В этот день я блаженствовал. Купил я нумер газеты за десять копеек,
прочитал и нашел в ней много своих ошибок: мне казалось, что я бы теперь
лучше сочинил; много было типографских опечаток, и хорошие места не были
напечатаны. Хозяин тоже поздравил меня и попросил вежливо остальные деньги
за квартиру, а у меня, несмотря на то, что я питался черным хлебом и чаем,
теперь денег было только двадцать одна копейка с грошем. Соколову очень не
понравилось, что напечатана моя статья, и он со мной был неразговорчив, а
выпив на мой счет косушку вишневки, которая, впрочем, отзывала клопами, он
сказал мне, что и он понесет туда свою статью, лучше моей, но какую - этого
он не объяснил. На другой день чиновники со мной здоровались, кроме
столоначальников; особенно увивались около меня Клюквин, Пьюжкин, Соловьев
и Алексеев, - и даже подсмеивались над моим костюмом. Соловьев говорил мне,
что он часто бывает у П. и даже переписывал ему одно сочинение; что он друг
брата П., который служит в таком-то департаменте, и что у меня нет
настоящего литературного слога. "Но,- говорил он мне, - вы выработаетесь; я
вам помогу; мы вместе будем читать". Я думал, что меня не заставят
переписывать, но заставляли, а начальник отделения своими руками отдал мне
черновую бумагу и велел переписать и прочитать с ним. Клюквин объяснил мне:
это означает то, что начальник отделения расположен к вам... Случилось так,
что я переписал не стараясь, некрасиво. Чиновники постарше подшучивали надо
мной и говорили, что Черемухину не понравится моя переписка. Оно так и
вышло: когда я подал ее Черемухину, он сказал, как всегда говорил
чиновникам: положите, я вас призову, - и немного погодя сказал Клюквину:
"Скажите господину Кузьмину, что так не годится переписывать: ведь ее будет
господин директор читать". Я переписал снова, старательно. Черемухин
попросил меня сесть, я сел и чувствовал неловкость. Черемухин сказал:
- Смотрите в мою черновую, - и стал читать громко. Я думал, что мне
смотреть на его черновую незачем, потому что он сам знает, что им сочинено,
и стал глядеть на его портфель.
- Что же вы в мою черновую не смотрите? смотрите, пожалуйста!

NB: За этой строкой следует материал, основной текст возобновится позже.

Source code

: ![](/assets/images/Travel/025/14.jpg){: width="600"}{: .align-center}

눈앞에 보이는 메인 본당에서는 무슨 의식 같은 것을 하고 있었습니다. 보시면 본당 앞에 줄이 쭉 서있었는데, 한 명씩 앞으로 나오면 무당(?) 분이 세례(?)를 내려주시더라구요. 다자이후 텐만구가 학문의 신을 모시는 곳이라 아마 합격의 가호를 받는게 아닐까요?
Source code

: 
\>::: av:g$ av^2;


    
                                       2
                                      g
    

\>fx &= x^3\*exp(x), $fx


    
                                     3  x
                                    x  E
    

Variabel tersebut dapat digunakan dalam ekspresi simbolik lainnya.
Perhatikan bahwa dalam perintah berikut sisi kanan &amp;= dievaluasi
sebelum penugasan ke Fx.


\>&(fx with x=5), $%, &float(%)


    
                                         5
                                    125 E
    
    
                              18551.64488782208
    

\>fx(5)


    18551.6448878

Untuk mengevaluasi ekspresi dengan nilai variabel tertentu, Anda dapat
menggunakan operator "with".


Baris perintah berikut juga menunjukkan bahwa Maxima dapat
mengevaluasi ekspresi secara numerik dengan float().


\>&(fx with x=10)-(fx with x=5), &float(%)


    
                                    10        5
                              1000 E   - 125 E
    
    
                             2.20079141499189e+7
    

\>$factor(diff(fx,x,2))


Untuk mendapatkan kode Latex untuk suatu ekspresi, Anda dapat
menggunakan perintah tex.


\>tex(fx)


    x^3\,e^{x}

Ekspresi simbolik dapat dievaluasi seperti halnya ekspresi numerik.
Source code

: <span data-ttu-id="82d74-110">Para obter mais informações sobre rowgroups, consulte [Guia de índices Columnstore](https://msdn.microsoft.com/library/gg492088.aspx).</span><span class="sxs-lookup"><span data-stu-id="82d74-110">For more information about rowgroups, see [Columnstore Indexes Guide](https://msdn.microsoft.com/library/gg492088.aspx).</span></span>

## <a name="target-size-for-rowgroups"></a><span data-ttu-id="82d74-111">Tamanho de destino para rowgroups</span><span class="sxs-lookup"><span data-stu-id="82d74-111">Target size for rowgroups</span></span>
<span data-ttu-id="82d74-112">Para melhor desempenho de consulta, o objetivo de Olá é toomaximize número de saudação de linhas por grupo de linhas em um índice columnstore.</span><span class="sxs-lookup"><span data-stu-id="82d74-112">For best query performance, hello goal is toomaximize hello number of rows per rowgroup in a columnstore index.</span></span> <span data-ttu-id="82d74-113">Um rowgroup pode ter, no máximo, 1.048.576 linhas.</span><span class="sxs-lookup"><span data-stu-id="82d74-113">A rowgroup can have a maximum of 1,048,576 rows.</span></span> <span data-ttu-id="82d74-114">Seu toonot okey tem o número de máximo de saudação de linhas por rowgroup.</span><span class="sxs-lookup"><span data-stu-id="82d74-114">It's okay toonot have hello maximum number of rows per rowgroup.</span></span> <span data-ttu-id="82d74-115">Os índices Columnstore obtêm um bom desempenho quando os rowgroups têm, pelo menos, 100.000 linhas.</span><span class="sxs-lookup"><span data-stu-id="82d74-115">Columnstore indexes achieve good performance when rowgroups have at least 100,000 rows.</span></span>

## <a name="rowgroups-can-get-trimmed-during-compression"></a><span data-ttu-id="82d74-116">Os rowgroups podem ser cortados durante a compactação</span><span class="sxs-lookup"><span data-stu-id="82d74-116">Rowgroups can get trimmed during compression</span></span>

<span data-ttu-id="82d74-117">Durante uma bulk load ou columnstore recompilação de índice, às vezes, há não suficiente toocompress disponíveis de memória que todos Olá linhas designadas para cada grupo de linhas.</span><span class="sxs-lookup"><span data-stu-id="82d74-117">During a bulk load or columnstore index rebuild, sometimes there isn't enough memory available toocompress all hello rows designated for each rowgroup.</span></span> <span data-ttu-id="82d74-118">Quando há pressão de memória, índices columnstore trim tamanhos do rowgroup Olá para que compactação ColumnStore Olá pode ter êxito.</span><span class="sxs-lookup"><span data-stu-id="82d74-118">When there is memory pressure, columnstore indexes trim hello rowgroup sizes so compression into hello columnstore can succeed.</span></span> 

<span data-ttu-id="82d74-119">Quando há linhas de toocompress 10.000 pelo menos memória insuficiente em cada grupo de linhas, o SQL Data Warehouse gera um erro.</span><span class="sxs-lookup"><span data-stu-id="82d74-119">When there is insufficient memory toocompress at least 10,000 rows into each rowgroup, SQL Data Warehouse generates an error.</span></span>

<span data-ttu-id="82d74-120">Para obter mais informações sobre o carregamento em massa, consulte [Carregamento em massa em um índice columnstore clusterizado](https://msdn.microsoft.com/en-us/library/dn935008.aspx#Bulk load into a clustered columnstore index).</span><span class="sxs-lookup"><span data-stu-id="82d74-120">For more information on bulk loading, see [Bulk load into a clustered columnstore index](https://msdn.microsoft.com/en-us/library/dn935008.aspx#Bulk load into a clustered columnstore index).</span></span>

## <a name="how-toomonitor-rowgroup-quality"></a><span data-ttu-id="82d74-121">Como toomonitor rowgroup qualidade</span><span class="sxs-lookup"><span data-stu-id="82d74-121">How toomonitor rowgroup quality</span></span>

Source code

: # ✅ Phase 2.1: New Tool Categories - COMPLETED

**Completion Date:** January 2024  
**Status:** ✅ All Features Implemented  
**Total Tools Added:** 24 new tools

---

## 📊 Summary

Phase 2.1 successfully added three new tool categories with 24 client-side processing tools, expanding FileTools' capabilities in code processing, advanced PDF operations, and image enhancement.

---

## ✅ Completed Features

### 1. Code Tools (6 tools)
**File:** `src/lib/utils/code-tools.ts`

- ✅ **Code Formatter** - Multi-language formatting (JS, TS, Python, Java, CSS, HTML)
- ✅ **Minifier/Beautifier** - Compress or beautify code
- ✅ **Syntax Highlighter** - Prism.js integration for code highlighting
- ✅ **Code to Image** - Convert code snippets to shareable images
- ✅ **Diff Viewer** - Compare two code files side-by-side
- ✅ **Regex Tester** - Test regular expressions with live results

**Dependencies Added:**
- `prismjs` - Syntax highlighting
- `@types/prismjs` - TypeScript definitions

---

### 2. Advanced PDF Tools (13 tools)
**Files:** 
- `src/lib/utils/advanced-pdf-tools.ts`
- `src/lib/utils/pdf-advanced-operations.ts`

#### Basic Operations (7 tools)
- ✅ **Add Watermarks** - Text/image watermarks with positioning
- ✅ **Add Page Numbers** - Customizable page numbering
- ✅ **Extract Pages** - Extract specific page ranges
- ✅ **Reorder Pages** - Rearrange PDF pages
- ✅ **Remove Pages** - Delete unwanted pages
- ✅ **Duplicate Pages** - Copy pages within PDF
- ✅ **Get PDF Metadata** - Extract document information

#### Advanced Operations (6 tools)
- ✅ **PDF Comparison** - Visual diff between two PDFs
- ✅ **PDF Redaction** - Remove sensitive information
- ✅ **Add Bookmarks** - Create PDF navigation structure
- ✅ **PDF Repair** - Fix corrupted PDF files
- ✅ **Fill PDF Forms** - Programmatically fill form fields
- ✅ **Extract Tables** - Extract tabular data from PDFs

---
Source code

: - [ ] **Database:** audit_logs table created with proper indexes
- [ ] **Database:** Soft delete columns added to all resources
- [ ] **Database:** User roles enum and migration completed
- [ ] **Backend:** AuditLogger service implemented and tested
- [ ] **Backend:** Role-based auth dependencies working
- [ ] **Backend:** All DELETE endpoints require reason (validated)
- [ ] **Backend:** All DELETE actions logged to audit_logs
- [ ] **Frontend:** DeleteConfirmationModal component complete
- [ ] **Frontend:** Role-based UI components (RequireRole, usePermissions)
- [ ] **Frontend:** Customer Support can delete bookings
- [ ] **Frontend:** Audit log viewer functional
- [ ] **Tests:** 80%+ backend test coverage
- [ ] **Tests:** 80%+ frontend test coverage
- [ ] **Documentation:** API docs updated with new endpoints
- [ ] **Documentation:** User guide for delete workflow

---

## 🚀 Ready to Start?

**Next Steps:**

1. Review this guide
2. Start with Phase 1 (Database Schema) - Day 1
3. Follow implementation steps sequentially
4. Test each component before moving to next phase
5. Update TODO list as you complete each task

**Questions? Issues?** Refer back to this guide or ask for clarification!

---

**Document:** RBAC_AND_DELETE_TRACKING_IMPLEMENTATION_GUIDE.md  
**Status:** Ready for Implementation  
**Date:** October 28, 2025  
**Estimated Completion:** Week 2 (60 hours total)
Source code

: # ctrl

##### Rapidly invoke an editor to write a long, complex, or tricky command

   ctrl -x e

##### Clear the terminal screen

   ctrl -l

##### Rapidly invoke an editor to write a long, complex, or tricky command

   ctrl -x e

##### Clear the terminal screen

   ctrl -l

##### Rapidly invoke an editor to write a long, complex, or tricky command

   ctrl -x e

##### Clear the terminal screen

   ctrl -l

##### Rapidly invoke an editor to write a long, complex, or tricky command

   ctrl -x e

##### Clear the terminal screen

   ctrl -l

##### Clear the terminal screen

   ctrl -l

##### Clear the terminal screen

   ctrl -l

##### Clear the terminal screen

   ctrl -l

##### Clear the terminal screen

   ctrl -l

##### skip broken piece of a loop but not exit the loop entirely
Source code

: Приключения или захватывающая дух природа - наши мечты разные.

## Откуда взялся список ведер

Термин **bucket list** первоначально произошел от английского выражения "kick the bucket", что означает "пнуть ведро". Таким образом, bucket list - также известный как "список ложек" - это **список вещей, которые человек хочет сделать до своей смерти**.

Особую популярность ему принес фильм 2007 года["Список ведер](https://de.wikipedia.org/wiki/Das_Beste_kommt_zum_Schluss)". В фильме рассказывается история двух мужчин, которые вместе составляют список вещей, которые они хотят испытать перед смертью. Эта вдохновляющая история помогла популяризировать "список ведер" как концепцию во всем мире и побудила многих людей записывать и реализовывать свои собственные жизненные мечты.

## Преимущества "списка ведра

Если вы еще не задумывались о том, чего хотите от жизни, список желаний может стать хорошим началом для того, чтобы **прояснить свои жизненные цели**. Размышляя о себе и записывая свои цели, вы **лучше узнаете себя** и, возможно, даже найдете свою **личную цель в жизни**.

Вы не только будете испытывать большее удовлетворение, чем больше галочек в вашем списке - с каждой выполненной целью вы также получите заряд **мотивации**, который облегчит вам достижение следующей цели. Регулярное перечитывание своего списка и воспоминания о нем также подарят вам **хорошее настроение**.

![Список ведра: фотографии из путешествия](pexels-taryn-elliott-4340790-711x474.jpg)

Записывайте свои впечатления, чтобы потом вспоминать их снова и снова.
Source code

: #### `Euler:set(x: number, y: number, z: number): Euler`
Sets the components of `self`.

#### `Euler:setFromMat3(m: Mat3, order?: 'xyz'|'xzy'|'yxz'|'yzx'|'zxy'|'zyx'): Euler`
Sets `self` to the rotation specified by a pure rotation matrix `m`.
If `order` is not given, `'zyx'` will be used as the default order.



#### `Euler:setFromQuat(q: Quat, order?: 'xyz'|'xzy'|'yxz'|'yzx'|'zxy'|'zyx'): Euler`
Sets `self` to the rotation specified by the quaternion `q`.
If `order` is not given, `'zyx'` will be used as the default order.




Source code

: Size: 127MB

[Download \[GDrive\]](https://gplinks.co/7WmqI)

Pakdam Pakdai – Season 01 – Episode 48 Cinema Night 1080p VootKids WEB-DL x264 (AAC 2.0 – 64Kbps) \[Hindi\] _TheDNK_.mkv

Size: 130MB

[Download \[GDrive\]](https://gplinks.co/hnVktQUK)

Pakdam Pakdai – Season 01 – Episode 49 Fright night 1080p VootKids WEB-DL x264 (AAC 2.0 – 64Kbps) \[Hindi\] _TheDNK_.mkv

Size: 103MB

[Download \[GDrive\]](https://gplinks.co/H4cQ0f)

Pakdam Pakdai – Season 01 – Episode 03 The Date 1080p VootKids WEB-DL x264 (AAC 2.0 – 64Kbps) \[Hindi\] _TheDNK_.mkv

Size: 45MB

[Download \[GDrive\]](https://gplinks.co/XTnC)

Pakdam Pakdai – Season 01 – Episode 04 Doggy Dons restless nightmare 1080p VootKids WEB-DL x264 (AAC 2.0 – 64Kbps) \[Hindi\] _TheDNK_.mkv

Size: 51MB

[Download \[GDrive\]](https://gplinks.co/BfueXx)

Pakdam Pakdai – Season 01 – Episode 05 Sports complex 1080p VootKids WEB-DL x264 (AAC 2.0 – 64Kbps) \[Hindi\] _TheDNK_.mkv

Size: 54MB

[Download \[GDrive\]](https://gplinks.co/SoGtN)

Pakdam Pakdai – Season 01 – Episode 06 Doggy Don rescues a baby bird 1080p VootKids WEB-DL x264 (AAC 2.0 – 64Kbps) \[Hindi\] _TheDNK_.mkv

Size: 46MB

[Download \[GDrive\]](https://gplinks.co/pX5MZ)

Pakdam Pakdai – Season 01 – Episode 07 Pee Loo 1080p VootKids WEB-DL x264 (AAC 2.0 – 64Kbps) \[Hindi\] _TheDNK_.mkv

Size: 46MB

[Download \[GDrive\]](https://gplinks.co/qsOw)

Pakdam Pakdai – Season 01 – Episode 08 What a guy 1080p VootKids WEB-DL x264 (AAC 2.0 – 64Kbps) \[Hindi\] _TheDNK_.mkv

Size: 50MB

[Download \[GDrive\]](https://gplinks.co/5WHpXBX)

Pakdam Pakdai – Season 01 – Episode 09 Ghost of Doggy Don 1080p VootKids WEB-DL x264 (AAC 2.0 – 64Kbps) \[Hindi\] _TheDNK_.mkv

Он продолжал читать еще громче и медленнее, останавливаясь на каждом
слове.
- Вот у вас тут тире не поставлено... это нехорошо,- сказал он обидным
голосом. Я покраснел, чиновники глядели на меня и Черемухина.
- Вы, верно, без транспаранта пишете?
- Я и так умею.
- А вот эта строчка косо. Нельзя: ведь господин директор будет читать,
- сказал он наставительно.
- Тут вот опять тире. Как же вы, сочиняете еще, а этого не знаете... -
И он подписал свою фамилию, важно расчеркнувшись.
Я умильно глядел на его росчерк.
- Вы можете идти на свое место.
Я вздрогнул, покраснел и ушел. Чиновники меня ошикали:
- Что, каково? Вот те и сочинитель!
В этот день был у меня Соловьев, и мы долго толковали с ним о
литературе. Он оказался неглупым человеком, но говорил, что знает
литературу вдоль и поперек, только не хочет сам сочинять: лень. Он мне
поправил другую статью и взял один очерк для прочтения.
На другой день я отдал другую статью в ту же контору "Насекомой", в
которую подал и первую.
Итак, я торжествовал. Послал я Лене письмо, в котором подробно
описывал свою радость и надежды выйти в люди своими сочинениями. Письмо
вышло дельное, и в нем я уже называл Лену милою моею будущею подругою. В
этот день чиновники получили жалованье. Половина чиновников получили не все
жалованье, потому что на них были долги. В приемной толпились разные
кредиторы, и особенно нахальничал чиновник департамента, который
подписывается на газеты и журналы и у которого чиновники подписываются на
эти умопросвещающие и умоотупляющие вещи. Так как он обыкновенно
затрачивает много своего капитала, а чиновники пользуются этими вещами в
долг, то он и теребит с них деньги при получении жалованья.
- Деньги пожалуйте!
- Теперь не могу отдать, подождите до следующего.
- Да что же мне все ждать! Отдайте, ради бога. Чиновник-газетчик похож
был теперь на жида, просящего свой долг, а чиновники-подписчики на
бессовестных должников, старающихся во что бы то ни стало отсрочить уплату
платежа или не заплатить деньги.
Другой был пирожник, у которого чиновники брали на книжку целый месяц
и даже целый год пироги.
- Ну, подожди! Теперь нет, самому мало, - говорили одни.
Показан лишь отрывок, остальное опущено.